Azaltarak bırakma aktif bir yol değil
Sigarayı bırakma tedavisinde temel belirleyicinin kişinin motivasyonu olduğunu belirten Bhais, “Araştırmalar azaltarak bırakma ya da düşük nikotin içeren ‘light’ sigaralar içmenin bırakmada faal teknikler olmadığını gösteriyor. Bu sebeple büsbütün bırakmak üzerine bir tedavinin muvaffakiyet talihi daha yüksek. Bırakma teşebbüsünde profesyonel bir takviye almak da muvaffakiyet bahtını arttırır.

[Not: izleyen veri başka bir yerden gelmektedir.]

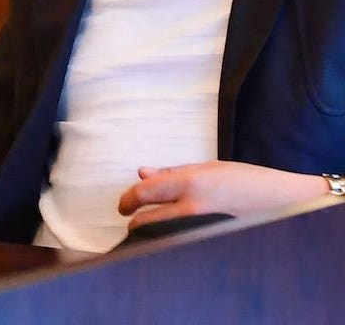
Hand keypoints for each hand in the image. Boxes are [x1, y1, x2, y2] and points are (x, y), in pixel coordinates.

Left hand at [118, 162, 334, 232]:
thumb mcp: (206, 167)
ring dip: (152, 233)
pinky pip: (182, 241)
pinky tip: (173, 237)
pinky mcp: (213, 241)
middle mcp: (193, 207)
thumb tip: (142, 172)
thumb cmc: (246, 179)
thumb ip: (171, 172)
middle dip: (135, 223)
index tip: (123, 206)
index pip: (143, 193)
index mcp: (190, 183)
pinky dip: (172, 239)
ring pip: (162, 236)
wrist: (285, 202)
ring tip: (150, 230)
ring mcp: (203, 228)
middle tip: (132, 220)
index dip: (127, 200)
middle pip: (146, 222)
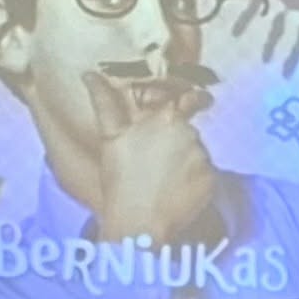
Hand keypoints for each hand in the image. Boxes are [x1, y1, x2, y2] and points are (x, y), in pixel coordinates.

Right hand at [81, 70, 216, 243]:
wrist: (136, 225)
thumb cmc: (120, 182)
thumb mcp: (111, 139)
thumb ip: (104, 103)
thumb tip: (88, 73)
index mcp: (165, 117)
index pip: (182, 104)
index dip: (180, 111)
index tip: (176, 125)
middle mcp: (188, 131)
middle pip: (189, 133)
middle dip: (177, 147)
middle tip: (158, 171)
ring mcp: (201, 156)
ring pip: (198, 154)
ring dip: (186, 166)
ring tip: (165, 185)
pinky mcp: (210, 179)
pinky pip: (207, 176)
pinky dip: (196, 185)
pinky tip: (177, 195)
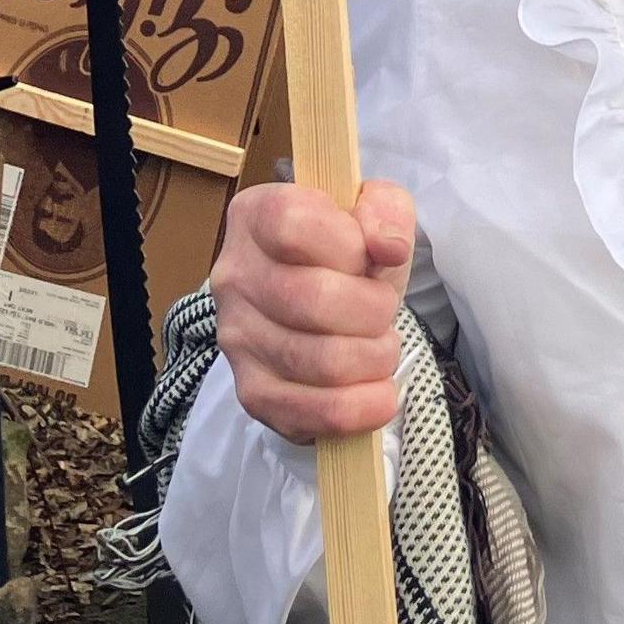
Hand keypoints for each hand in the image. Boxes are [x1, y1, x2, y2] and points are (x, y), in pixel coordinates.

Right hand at [214, 180, 414, 443]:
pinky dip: (356, 409)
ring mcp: (236, 339)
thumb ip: (386, 211)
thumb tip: (389, 248)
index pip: (294, 226)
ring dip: (372, 359)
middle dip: (372, 310)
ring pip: (316, 361)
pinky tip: (378, 396)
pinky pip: (305, 413)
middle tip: (386, 310)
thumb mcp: (374, 211)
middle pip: (311, 299)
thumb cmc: (347, 250)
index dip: (349, 245)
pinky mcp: (251, 392)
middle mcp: (234, 276)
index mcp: (256, 215)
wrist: (321, 302)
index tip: (372, 256)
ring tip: (382, 349)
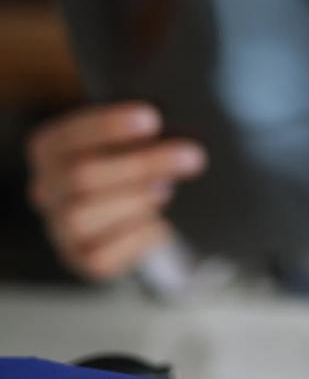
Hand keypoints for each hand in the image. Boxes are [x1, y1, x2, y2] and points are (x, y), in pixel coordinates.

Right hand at [26, 102, 205, 279]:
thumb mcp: (136, 135)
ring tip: (169, 191)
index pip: (70, 135)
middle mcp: (46, 188)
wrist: (138, 208)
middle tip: (193, 157)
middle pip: (82, 177)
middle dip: (141, 165)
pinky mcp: (82, 260)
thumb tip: (180, 122)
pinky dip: (137, 239)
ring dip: (136, 202)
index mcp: (51, 149)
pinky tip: (162, 224)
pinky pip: (102, 257)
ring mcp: (60, 228)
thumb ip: (144, 126)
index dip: (108, 126)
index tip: (153, 118)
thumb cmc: (137, 157)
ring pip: (84, 218)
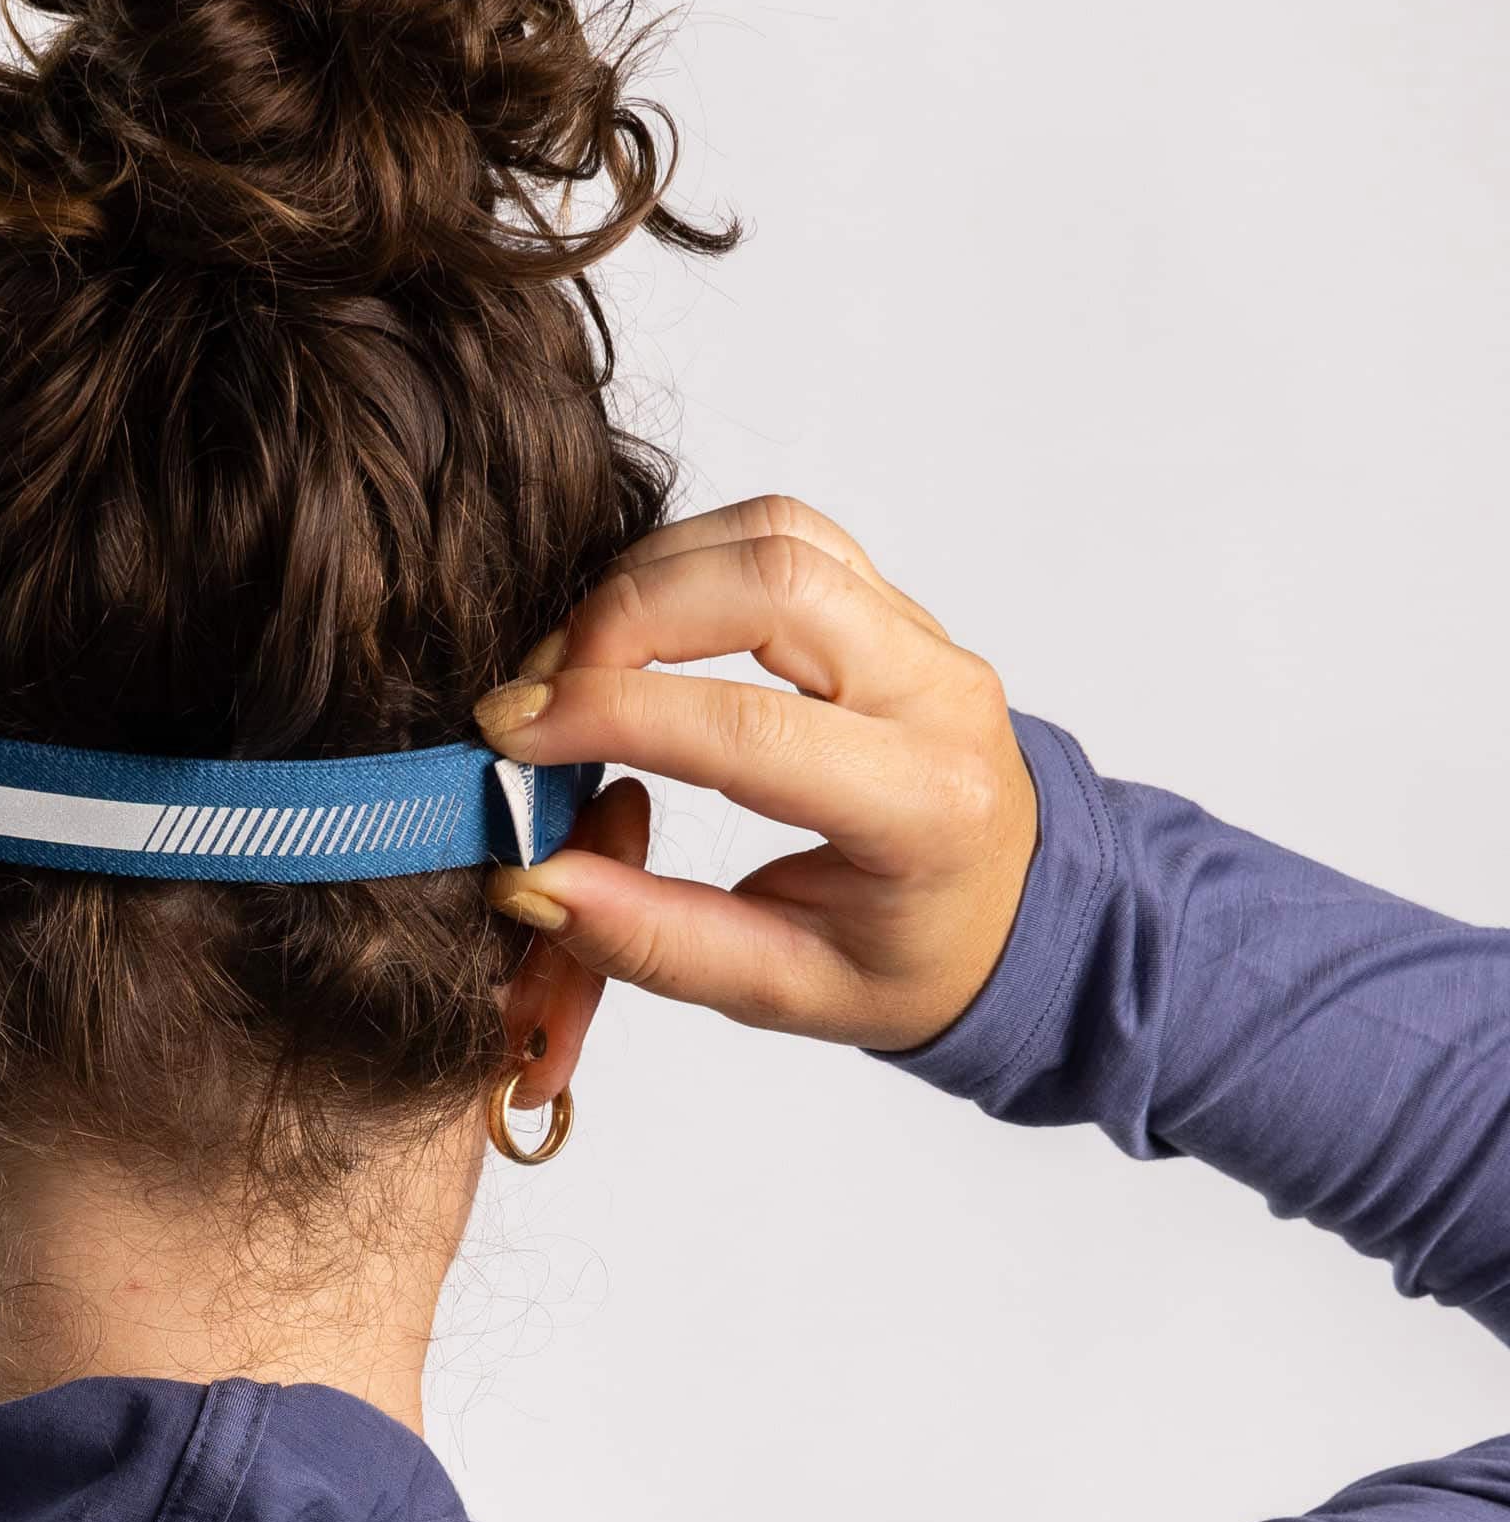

Sigara bırakma polikliniklerinde bırakmaya yardımcı olması için ilaç takviyesi, nikotin yerine koyma tedavisi ve bırakma stratejilerini planlamak ismine psikoterapi takviyesi alınabilir.” diye konuştu.
Uygulanan sisteme örnek veren Bhais, kelamlarını şöyle tamamladı:
“Danışanın birinci olarak bir tabip tarafından genel muayenesi yapılır ve sigara bağımlılığı açısından kıymetlendirilir. Kişinin gereksinimine nazaran ilaç yahut psikoterapi takviyesi tedaviye eklenir. Tedavide iki basamak vardır: Bırakmak ve sürdürmek. Her iki tedavi etabı için de farklı maksatlar vardır. Bilhassa bırakma sonrası birinci 1 hafta, 1 ay ve 3 aylık süreçler tekrar başlama riskleri açısından kıymetli olduğu için bu periyotlar birlikte aşılır. Terapilerde kişi riskli durumları, kendisini tekrar kullanıma döndüren sebepleri ve kullanmamak konusunda işe yarayan sistemleri daha uygun fark ettiği için daha uygun stratejiler bulabilir.”